Stored data:
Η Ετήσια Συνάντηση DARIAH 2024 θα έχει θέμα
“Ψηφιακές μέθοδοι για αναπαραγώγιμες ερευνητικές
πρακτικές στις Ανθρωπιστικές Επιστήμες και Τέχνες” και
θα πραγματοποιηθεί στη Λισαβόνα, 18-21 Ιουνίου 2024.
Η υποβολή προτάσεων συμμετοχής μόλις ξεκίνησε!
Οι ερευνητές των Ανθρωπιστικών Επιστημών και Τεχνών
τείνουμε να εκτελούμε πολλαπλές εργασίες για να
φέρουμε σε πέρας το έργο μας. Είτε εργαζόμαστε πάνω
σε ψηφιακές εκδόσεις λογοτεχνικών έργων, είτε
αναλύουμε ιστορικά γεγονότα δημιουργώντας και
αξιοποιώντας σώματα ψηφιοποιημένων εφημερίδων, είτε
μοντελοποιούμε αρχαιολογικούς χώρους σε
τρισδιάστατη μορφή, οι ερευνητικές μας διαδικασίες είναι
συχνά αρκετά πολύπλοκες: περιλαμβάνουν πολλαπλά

...

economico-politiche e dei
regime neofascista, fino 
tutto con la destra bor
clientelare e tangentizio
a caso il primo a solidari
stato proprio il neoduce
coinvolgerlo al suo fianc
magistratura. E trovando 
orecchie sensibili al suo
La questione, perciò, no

Problem statement:
Pick out each line in the rows above that contains the word "ερευνητικές", and copy those lines. Case counts.

Task result:
“Ψηφιακές μέθοδοι για αναπαραγώγιμες ερευνητικές
τρισδιάστατη μορφή, οι ερευνητικές μας διαδικασίες είναι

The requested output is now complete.